**Request:** When the string "Follow" is part of a line below, that line should be copied.

**Task input:**
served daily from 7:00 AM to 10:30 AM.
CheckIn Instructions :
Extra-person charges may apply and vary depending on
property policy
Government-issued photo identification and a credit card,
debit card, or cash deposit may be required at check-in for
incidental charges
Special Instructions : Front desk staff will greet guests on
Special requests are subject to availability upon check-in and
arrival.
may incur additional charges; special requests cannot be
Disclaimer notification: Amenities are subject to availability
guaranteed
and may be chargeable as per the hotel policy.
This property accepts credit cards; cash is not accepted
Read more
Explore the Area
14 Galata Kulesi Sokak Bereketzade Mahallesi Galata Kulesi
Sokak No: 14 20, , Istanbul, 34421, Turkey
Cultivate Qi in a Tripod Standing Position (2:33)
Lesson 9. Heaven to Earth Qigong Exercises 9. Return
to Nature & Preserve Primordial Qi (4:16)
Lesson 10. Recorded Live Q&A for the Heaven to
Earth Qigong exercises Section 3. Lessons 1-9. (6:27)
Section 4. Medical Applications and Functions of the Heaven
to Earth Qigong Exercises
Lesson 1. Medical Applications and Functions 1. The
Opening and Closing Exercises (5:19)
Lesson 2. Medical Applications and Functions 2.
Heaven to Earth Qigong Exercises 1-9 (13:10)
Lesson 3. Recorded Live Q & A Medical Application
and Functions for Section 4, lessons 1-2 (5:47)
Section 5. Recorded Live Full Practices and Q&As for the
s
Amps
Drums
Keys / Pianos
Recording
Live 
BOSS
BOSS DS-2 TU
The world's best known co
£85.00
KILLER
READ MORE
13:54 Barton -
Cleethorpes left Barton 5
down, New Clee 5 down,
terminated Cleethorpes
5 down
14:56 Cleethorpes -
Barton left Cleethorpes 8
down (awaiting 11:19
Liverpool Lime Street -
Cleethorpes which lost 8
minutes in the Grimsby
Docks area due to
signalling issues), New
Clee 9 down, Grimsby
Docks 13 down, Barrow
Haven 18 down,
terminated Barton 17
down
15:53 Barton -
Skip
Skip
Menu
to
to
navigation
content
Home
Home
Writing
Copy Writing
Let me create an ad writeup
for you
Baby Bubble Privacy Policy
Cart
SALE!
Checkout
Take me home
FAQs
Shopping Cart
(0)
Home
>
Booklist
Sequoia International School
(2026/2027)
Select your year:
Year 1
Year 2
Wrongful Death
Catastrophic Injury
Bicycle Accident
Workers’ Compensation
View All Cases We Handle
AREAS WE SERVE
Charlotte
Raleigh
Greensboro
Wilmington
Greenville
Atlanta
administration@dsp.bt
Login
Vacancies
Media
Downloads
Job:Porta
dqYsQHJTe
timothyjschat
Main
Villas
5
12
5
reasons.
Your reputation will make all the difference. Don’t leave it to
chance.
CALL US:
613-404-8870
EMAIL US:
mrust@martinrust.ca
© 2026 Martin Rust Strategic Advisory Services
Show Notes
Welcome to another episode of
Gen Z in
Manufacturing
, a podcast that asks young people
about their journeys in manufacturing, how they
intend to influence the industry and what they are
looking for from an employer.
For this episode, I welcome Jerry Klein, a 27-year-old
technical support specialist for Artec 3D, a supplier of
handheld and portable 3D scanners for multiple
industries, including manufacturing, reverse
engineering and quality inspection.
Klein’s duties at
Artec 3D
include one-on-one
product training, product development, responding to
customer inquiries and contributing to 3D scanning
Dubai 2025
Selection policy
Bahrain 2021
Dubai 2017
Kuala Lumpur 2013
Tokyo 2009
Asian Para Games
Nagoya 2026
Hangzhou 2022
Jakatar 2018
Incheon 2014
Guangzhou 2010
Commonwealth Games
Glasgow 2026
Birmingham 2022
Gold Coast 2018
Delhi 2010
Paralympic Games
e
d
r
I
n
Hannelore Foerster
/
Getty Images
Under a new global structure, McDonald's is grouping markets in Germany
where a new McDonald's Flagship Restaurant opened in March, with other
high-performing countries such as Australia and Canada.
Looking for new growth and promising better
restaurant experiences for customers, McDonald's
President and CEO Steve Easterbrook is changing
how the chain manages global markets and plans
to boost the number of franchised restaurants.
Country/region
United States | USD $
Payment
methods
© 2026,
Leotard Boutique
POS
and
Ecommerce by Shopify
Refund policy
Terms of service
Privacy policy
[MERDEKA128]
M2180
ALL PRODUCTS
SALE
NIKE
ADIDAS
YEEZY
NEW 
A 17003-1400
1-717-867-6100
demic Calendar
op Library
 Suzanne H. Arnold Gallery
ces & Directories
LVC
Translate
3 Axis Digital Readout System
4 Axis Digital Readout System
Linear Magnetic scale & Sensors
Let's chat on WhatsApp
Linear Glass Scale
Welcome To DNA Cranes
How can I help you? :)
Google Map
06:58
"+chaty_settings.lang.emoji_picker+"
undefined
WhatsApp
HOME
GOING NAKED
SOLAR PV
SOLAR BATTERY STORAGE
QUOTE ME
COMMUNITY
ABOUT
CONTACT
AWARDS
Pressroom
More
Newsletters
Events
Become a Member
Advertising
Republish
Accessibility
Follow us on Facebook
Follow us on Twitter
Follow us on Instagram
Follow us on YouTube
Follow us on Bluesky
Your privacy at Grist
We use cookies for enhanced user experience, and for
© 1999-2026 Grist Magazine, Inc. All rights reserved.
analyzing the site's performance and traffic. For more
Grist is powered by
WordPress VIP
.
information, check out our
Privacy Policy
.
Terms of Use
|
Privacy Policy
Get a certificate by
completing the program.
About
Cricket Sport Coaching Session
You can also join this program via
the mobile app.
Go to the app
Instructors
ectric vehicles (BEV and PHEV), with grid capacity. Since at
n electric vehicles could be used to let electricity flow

**Task answer:**
Follow us on Facebook
Follow us on Twitter
Follow us on Instagram
Follow us on YouTube
Follow us on Bluesky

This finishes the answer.